The other side went dead silent.

Lux smiled.

Leaned forward, his mouth barely an inch from the partition.

"Would you call that… divine intervention?"

"…My child," the priest said slowly, clearly questioning both his role in this and the entire architecture of creation, "are you being serious right now?"

Lux's voice dropped.

Low. Smooth. Velvet-wrapped sin.

"Do I sound like I'm joking, Father?"

There was a faint wheeze of uncertainty.

"I—I—this booth is not for entertainment—"

Lux grinned wider.

"Who said I'm not entertained?"

The priest sputtered. His calm was unraveling like a discount robe during a flood.

"I don't think this is appropriate," he said, almost pleading.

Then—Lux stopped smiling.

Just like that, all the theater dropped.

His voice changed.

Soft. Flat. Honest.

"I don't need forgiveness," he said. "Not from you."

A long, strange beat.

The air inside the confession booth shifted. A little colder now. Or maybe it was just that the priest finally realized this wasn't your average sinner on the other side of the screen.

Then came the question.

The one Lux was waiting for.

"You… you don't fear Hell?"

Lux let out a low, dark chuckle. Quiet. Weighted.

"Not really," he said. "Hell's never scared me."

He paused.

"But I just don't want to go there yet."

Silence.

Lux sat back, gazing lazily at the lattice between them like he could see through it—and maybe, just maybe, he could.

"You ever meet someone who knows where they belong, but still doesn't want to arrive too early?" he asked.
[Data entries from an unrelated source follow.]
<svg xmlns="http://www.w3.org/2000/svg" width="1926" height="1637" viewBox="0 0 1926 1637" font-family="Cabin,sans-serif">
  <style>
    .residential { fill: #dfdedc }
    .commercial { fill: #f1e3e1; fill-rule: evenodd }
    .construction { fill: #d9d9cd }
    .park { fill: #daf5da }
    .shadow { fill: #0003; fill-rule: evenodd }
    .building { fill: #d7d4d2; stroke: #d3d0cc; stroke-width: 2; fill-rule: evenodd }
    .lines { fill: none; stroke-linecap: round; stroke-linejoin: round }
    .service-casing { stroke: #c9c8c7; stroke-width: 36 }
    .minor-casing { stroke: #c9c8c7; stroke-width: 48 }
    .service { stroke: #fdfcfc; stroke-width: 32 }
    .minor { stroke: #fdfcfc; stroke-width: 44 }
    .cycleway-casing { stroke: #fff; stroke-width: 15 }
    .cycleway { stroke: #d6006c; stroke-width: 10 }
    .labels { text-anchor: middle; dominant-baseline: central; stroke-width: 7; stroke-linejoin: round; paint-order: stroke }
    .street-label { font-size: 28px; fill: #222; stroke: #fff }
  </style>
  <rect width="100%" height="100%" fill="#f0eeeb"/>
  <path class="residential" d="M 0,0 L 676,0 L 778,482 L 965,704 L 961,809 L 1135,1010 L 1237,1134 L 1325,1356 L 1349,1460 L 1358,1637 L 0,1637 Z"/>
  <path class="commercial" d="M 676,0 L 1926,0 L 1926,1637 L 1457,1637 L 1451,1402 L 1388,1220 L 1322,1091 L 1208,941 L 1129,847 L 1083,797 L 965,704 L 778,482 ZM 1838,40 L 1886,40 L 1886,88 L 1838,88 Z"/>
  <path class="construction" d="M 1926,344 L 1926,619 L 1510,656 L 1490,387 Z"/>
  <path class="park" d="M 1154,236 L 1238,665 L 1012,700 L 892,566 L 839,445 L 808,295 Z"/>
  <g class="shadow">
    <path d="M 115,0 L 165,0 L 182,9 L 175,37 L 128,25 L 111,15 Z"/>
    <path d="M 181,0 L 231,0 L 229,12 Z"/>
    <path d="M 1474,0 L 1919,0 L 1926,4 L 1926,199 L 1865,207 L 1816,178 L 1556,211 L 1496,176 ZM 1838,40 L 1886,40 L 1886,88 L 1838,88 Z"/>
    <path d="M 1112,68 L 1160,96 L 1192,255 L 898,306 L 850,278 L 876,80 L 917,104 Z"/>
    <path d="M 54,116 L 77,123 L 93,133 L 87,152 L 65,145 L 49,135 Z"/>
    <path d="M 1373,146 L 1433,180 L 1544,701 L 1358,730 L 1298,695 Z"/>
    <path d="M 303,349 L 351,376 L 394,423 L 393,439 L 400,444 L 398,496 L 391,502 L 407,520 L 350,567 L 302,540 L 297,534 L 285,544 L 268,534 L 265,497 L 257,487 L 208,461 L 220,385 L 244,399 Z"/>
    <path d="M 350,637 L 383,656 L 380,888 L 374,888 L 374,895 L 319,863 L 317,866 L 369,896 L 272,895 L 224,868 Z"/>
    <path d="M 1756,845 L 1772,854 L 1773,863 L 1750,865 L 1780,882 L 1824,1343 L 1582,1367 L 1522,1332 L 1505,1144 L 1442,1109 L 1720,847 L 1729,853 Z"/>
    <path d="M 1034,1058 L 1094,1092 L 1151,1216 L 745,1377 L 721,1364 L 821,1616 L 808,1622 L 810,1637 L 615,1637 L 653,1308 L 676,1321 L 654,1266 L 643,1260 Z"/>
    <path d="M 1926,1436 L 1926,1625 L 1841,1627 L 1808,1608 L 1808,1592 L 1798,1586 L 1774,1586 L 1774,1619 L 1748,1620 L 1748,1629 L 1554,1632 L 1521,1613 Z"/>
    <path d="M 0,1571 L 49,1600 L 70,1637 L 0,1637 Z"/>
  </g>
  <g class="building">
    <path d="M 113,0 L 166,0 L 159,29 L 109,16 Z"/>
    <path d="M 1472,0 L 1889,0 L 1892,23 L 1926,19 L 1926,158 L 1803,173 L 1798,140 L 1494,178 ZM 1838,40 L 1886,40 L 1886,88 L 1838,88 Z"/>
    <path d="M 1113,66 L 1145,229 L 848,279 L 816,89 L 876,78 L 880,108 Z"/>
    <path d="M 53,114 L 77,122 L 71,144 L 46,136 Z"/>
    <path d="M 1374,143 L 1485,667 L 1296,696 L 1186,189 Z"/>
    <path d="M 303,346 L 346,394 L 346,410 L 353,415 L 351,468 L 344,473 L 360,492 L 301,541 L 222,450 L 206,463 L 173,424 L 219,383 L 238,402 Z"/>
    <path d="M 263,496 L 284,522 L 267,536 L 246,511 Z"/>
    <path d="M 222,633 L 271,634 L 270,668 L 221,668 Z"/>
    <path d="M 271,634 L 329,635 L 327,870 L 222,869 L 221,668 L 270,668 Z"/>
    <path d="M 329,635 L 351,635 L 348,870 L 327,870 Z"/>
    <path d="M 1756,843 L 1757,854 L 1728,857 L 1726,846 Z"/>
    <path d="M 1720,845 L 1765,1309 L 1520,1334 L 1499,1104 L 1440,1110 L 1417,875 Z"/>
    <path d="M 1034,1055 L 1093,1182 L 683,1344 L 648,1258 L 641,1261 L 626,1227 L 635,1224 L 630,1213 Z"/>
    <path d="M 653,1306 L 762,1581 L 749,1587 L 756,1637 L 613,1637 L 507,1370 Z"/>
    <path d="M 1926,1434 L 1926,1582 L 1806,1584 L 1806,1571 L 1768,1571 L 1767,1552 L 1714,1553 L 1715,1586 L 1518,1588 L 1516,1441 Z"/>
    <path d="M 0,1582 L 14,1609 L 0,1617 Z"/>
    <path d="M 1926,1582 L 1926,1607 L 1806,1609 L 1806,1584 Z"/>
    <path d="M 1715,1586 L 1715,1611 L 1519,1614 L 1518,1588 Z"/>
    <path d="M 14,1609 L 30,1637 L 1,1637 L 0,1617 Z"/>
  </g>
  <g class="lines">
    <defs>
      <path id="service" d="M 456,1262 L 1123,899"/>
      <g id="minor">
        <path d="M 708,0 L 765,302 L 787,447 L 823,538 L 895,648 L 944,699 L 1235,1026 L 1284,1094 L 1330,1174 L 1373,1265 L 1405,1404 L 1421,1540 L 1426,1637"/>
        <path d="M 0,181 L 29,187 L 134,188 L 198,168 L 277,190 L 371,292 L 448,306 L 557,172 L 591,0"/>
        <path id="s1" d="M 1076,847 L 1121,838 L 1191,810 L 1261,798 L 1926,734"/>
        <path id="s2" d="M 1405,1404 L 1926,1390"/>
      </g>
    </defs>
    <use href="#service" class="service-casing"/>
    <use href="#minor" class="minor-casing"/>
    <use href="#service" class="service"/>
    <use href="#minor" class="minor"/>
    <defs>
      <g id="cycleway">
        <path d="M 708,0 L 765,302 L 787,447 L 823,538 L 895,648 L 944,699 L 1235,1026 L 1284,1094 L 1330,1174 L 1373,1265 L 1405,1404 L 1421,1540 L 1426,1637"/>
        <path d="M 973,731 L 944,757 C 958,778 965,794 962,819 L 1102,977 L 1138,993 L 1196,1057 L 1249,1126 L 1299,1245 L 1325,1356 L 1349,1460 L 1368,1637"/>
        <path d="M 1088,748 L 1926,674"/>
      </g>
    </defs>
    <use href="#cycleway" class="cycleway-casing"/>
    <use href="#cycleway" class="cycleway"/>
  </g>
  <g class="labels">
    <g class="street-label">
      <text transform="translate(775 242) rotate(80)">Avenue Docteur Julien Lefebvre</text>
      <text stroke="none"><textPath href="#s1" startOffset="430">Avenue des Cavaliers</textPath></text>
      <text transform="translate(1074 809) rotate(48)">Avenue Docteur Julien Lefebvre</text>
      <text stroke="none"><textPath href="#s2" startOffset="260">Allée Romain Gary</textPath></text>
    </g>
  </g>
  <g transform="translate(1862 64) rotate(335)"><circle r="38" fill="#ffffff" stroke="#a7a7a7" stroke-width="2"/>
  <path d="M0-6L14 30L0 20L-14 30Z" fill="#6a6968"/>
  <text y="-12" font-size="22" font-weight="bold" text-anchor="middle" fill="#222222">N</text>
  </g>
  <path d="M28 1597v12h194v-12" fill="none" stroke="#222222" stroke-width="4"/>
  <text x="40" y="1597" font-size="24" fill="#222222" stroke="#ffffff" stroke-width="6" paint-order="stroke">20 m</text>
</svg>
The priest hesitated. "I—suppose?"

"That's me," Lux said simply. "I've seen what waits down there. I built some of it. Designed the inflation charts, tracked soul burn rates, created the economic inflation thresholds for Wrath-based purgatories. But that doesn't mean I want to clock in early."
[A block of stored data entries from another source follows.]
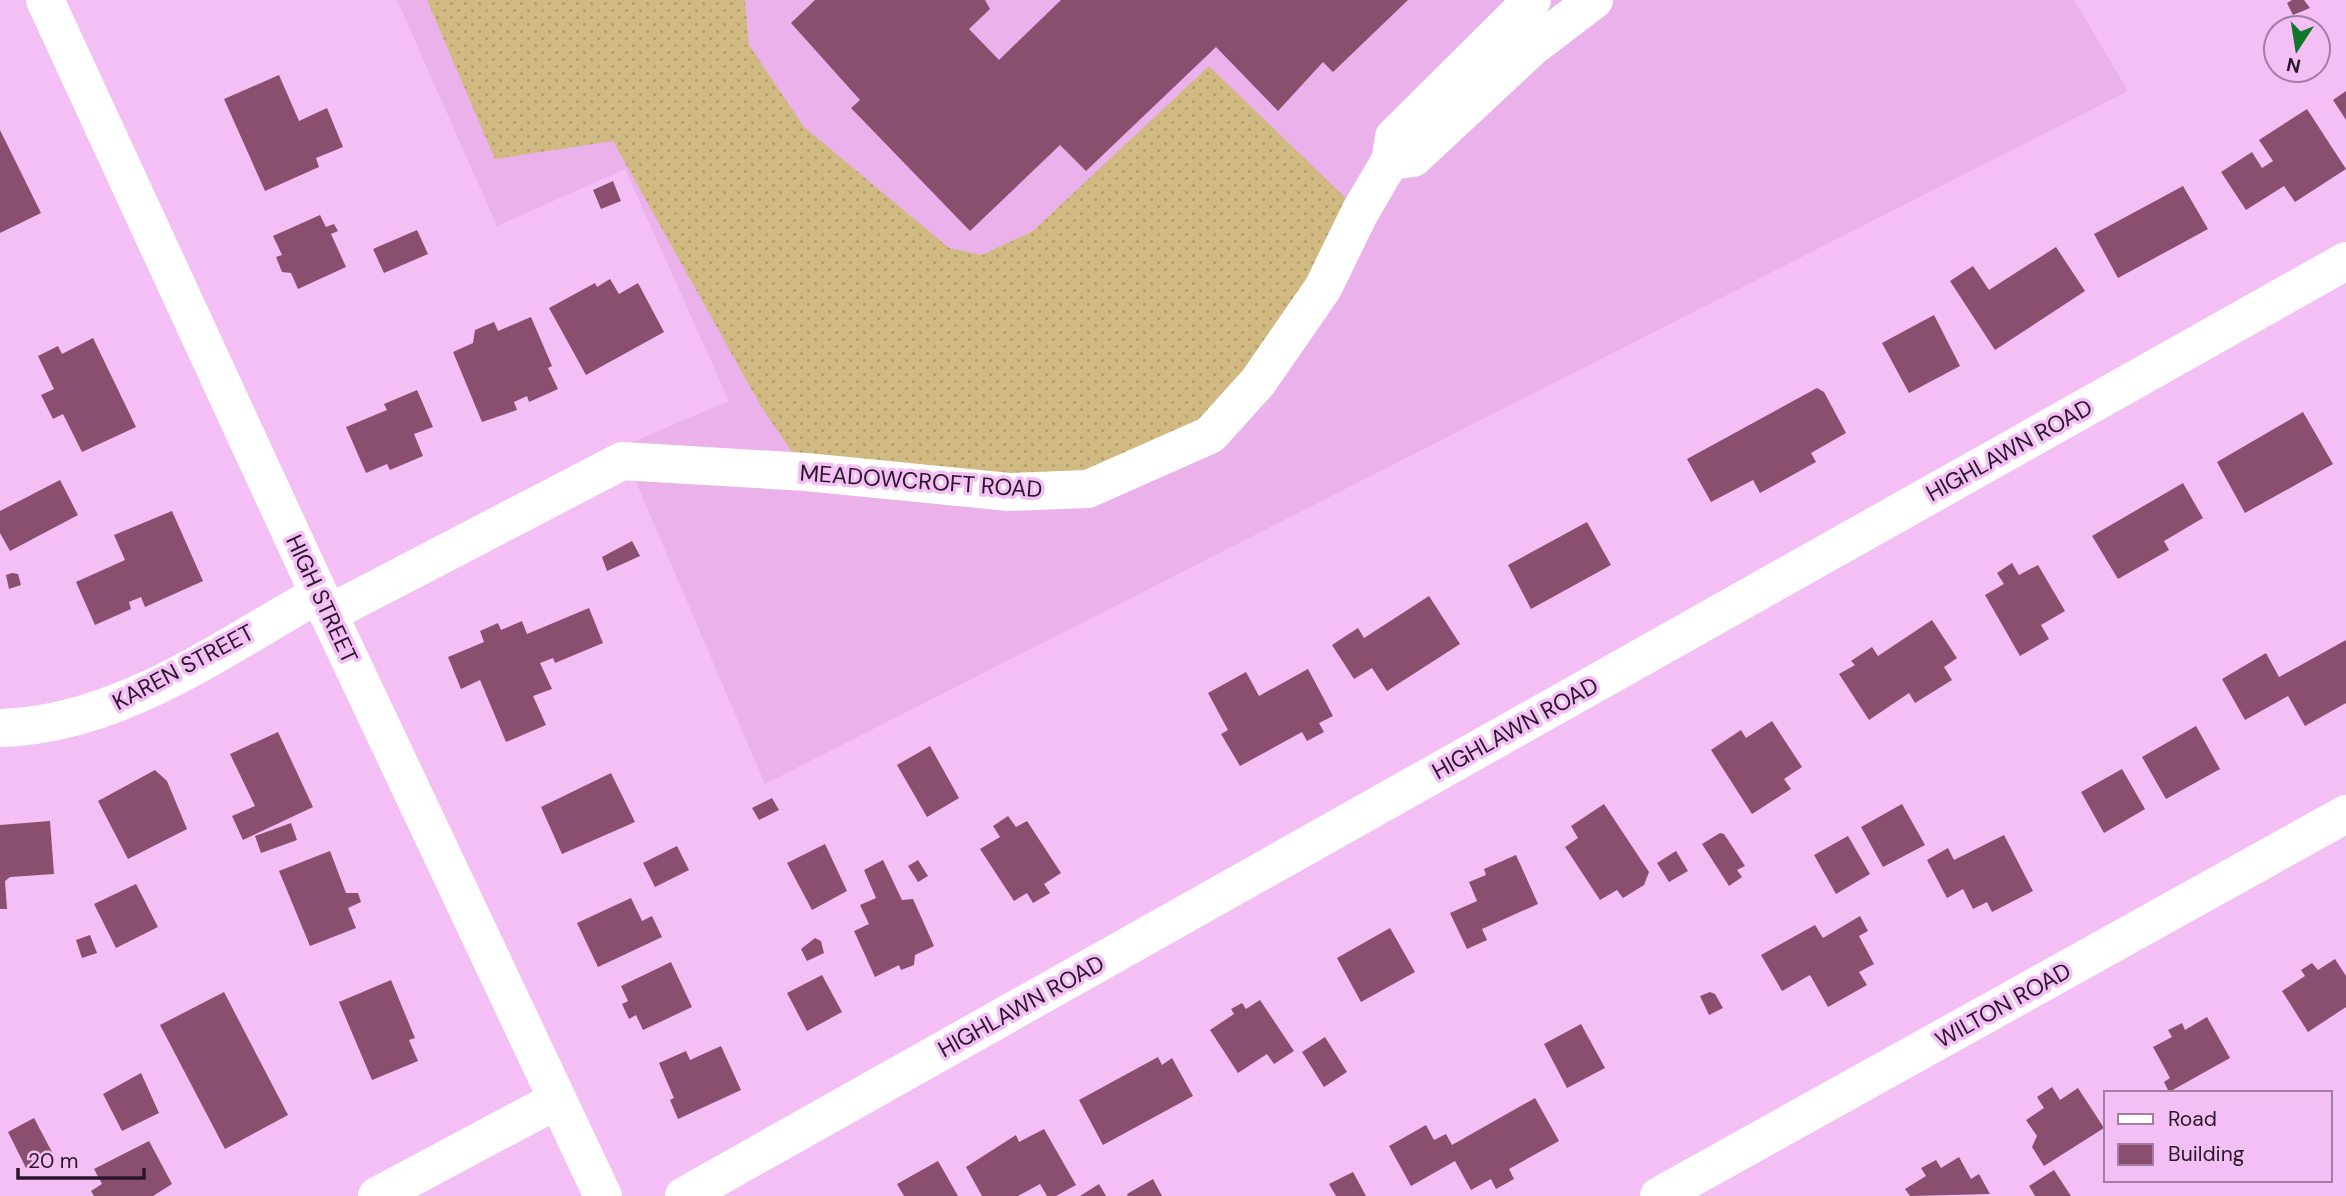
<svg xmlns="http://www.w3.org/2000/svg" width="2346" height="1196" viewBox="0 0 2346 1196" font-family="'DM Sans',sans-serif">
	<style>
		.built { fill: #ebb1eb }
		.grass { fill: url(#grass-dots) }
		.building { fill: #8a4e6f }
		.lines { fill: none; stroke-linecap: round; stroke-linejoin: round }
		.minor { stroke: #fff; stroke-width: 38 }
		.labels { text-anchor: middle; stroke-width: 7; stroke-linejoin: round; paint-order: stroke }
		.street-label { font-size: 23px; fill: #2a172b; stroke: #f4bff4 }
	</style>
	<defs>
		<pattern id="grass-dots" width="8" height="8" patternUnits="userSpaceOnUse" patternTransform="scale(1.75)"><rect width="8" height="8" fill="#d1b982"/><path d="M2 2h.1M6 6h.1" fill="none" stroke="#b49e70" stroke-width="1.8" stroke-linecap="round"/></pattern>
	</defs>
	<rect width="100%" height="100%" fill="#f4bff4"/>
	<!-- built -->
	<path class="built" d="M397 0H2074L2128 91 765 784 621 447 729 401 625 169 497 226Z"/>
	<!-- grass -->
	<path class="grass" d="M427 0H745L749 45 804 127 949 248 982 255 1033 231 1209 66 1360 212 1258 382 1088 489 806 472 762 408 613 141 495 159Z"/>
	<!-- building -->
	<path class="building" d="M815 0H985L990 9 969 29 999 60 1061 0H1408L1333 72 1323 62 1278 111 1216 47 1086 171 1060 145 970 231 851 108 860 100 791 23Z
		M2292 0H2304L2310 8 2293 15 2287 3Z
		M279 75 299 121 327 108 343 147 316 158 319 167 265 191 224 99Z
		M2346 91V120L2333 100Z
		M2307 109 2346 169 2295 202 2284 186 2246 210 2221 172 2252 152 2262 168 2273 161 2259 140Z
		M0 130 41 213 0 233Z
		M613 181 621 201 601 209 593 190Z
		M2183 186 2208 229 2118 278 2094 234Z
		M320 215 326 227 334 224 338 231 331 234 346 267 298 289 291 273 282 272 276 257 282 255 273 236Z
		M417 230 428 254 384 273 373 249Z
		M2056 247 2085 291 1995 350 1950 281 1973 266 1989 290Z
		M610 279 619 294 638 283 664 332 586 375 549 308 595 283 597 287Z
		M1934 315 1960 366 1909 393 1882 343Z
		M531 317 552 366 548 368 558 389 529 402 527 396 514 402 517 410 482 422 453 352 473 343 475 330 494 322 498 331Z
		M93 338 136 427 82 452 63 414 53 419 41 395 54 389 38 356 58 346 62 354Z
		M1817 388 1824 392 1846 433 1811 453 1816 462 1760 493 1753 480 1711 502 1687 459Z
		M417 390 433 427 414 434 423 456 390 470 387 464 366 473 346 427 387 410 384 404Z
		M2303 412 2333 464 2245 513 2217 462Z
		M60 480 78 515 10 551 0 533V511Z
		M2183 483 2203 518 2164 541 2169 550 2118 579 2092 536Z
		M172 511 203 581 145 607 141 597 129 602 131 609 95 625 76 582 125 560 114 535Z
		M1587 522 1611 565 1531 609 1508 565Z
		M632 541 640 556 607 571 602 557Z
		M2012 563 2019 575 2038 565 2065 611 2041 625 2049 639 2020 656 1985 595 2004 584 1997 573Z
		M12 573 18 574 21 585 9 589 6 575Z
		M1429 596 1460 644 1387 691 1372 668 1354 679 1332 645 1358 628 1364 638Z
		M589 608 603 643 555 663 553 658 540 663 552 689 533 696 546 725 506 742 480 680 461 689 448 657 484 642 480 631 498 623 501 630 522 621 527 634Z
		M1932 620 1957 658 1944 667 1952 680 1915 703 1909 693 1869 720 1839 674 1855 665 1851 661 1872 647 1878 656Z
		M2346 640V703L2305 726 2288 696 2245 720 2222 679 2266 653 2279 677Z
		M1308 669 1333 716 1319 723 1324 732 1307 741 1302 732 1240 766 1221 734 1228 730 1208 693 1246 672 1259 696Z
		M1772 721 1802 767 1784 779 1791 789 1752 814 1711 750 1741 730 1746 738Z
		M2196 726 2220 769 2166 799 2142 757Z
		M278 732 313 807 243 840 232 816 255 806 230 754Z
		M930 746 959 798 927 817 897 765Z
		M2122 769 2145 809 2104 833 2081 792Z
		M155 770 167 781 187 829 128 859 98 801Z
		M611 773 635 822 562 854 541 807Z
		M772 798 779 810 759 820 752 808Z
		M1604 804 1649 872 1644 885 1623 898 1617 890 1600 900 1565 847 1578 838 1571 826Z
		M1902 804 1925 845 1883 867 1861 827Z
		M1008 816 1016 827 1027 821 1061 873 1044 884 1050 893 1033 903 1027 893 1014 901 980 849 1000 837 993 826Z
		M50 821 54 874 10 877 5 881 7 909H0V825Z
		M291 823 297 840 261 853 255 836Z
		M1720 833 1724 834 1745 866 1737 870 1742 877 1729 886 1702 844Z
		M2004 835 2033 891 1992 912 1987 902 1973 909 1963 889 1947 898 1927 860 1948 848 1954 860Z
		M1848 836 1870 874 1836 894 1814 855Z
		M825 844 847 891 812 910 787 863Z
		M677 846 689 870 655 887 643 863Z
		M330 851 346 893H358L361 902 348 908 356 928 310 946 279 871Z
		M1676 851 1688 871 1669 882 1657 863Z
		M1516 855 1538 904 1482 929 1487 940 1467 949 1450 913 1477 901 1469 882 1486 875 1484 869Z
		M883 860 902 900 913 899 934 946 915 955 914 965 901 970 899 965 875 977 854 931 869 924 860 905 876 898 864 870Z
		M918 860 928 876 918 882 908 866Z
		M136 884 158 927 116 948 94 904Z
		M631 898 642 921 652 916 662 937 598 967 577 923Z
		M1860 916 1868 931 1859 936 1874 964 1859 972 1867 985 1828 1007 1810 975 1782 991 1761 955 1815 925 1823 938Z
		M1390 928 1415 972 1361 1002 1337 958Z
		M90 935 97 953 82 958 76 940Z
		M815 938 821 941 824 953 807 961 801 949Z
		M2335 959 2346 976V1007L2308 1032 2282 991 2305 976 2301 970 2312 963 2318 970Z
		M671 962 692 1007 643 1030 636 1015 629 1019 622 1004 628 1001 621 986Z
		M822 975 842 1012 807 1031 787 993Z
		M391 980 415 1038 409 1040 418 1061 372 1080 339 1002Z
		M224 992 288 1115 225 1149 160 1025Z
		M1710 992 1715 994 1723 1008 1709 1015 1700 996Z
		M1260 1000 1294 1051 1274 1064 1267 1054 1238 1073 1210 1030 1234 1014 1231 1009 1242 1003 1246 1009Z
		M2207 1017 2230 1058 2169 1092 2164 1082 2170 1078 2153 1047 2172 1037 2168 1030 2182 1023 2185 1030Z
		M1581 1024 1605 1068 1567 1088 1544 1044Z
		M1325 1037 1347 1072 1324 1087 1302 1052Z
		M721 1046 741 1090 678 1119 670 1100 674 1098 659 1063 686 1051 690 1060Z
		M1158 1057 1162 1065 1172 1058 1193 1096 1103 1145 1079 1100Z
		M141 1073 159 1113 122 1131 103 1094Z
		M2052 1087 2060 1100 2078 1088 2104 1128 2044 1166 2032 1147 2037 1136 2026 1120 2044 1108 2037 1097Z
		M1535 1098 1559 1141 1509 1169 1514 1179 1496 1189 1491 1179 1471 1190 1455 1161 1411 1186 1389 1146 1426 1125 1434 1140 1446 1134 1452 1145Z
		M34 1118 53 1154 26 1168 8 1132Z
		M1044 1129 1076 1185 1056 1196H1047L1040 1184 1018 1196H982L966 1167 1016 1135 1019 1142Z
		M149 1141 172 1184 153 1196H94L91 1191 102 1184 94 1169Z
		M1959 1157 1971 1179 1979 1174 1990 1194 1910 1196 1905 1189 1926 1176 1921 1168 1936 1160 1941 1168Z
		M938 1161 958 1196H904L897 1184Z
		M2054 1170 2071 1196H2035L2029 1186Z
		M1353 1172 1366 1196H1336L1329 1184Z
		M1153 1179 1162 1196H1128L1127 1194Z
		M1099 1184 1106 1196H1080Z"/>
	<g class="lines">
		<!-- minor -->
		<path class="minor" d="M45 0 319 594 603 1196
			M1390 161 1413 158 1531 48 1594 0
			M328 614 622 461 806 472 1009 492 1088 489 1210 435 1258 382 1323 288 1360 212 1390 161 1394 137 1532 0
			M0 728C118 725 219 650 319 594
			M377 1196 557 1100
			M684 1196 2346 261
			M1659 1196 2346 814"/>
	</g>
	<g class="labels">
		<!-- street labels -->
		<g class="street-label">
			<text transform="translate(2009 450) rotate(-29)" y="8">HIGHLAWN ROAD</text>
			<text transform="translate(921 481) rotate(4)" y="8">MEADOWCROFT ROAD</text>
			<text transform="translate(322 599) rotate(65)" y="8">HIGH STREET</text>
			<text transform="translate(183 667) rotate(-28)" y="8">KAREN STREET</text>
			<text transform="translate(1515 728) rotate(-29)" y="8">HIGHLAWN ROAD</text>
			<text transform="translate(2003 1005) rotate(-29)" y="8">WILTON ROAD</text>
			<text transform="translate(1021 1006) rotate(-29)" y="8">HIGHLAWN ROAD</text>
		</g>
	</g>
	<!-- legend -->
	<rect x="2104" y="1091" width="228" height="91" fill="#f4bff4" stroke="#a37ca4" stroke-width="2"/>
	<rect x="2118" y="1114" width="35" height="10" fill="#ffffff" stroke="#a37ca4" stroke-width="2"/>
	<text x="2168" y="1126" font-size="21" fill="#2a172b">Road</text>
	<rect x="2118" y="1144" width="35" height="21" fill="#8a4e6f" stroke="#a37ca4" stroke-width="2"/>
	<text x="2168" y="1161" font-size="21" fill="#2a172b">Building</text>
	<!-- north arrow -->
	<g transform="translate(2297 49) rotate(192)"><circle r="33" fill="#f4bff4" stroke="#a37ca4" stroke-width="2"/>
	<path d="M0-5L12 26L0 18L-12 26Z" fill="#0e7729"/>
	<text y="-10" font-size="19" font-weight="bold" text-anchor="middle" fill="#2a172b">N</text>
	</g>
	<!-- scale -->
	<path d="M18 1168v10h126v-10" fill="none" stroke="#2a172b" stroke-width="3.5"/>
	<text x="28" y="1168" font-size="21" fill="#2a172b" stroke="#f4bff4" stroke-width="5" paint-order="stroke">20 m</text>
</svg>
"…You sound like a demon."

"Close," Lux said. "I'm the son of one. Lord of Greed. I manage Hell's financial arteries. CFO of the damned."

A choked cough echoed through the lattice.

"And you're… in a church?"

Lux shrugged.

"Elevator took a wrong turn."

"That's—" the priest stammered, "that's not possible."

Lux smiled. "You think that's the weird part?"

Another beat.

Quiet. Unnervingly human silence.

Then…

"Why come here?" the priest asked. "If you don't believe. If you don't need absolution."

Lux didn't answer right away.

He let the seconds breathe.

Then, finally.

"I just wanted to know what it felt like… to be seen by someone who doesn't already know what I've done."

The priest didn't speak.

Couldn't, maybe.

And really, what could he say?

Here sat a man—a demon prince, apparently—wrapped in holiness, confessing not to cleanse his soul but just to feel something neutral.

To be looked at without agenda.

To feel normal, if only for five minutes.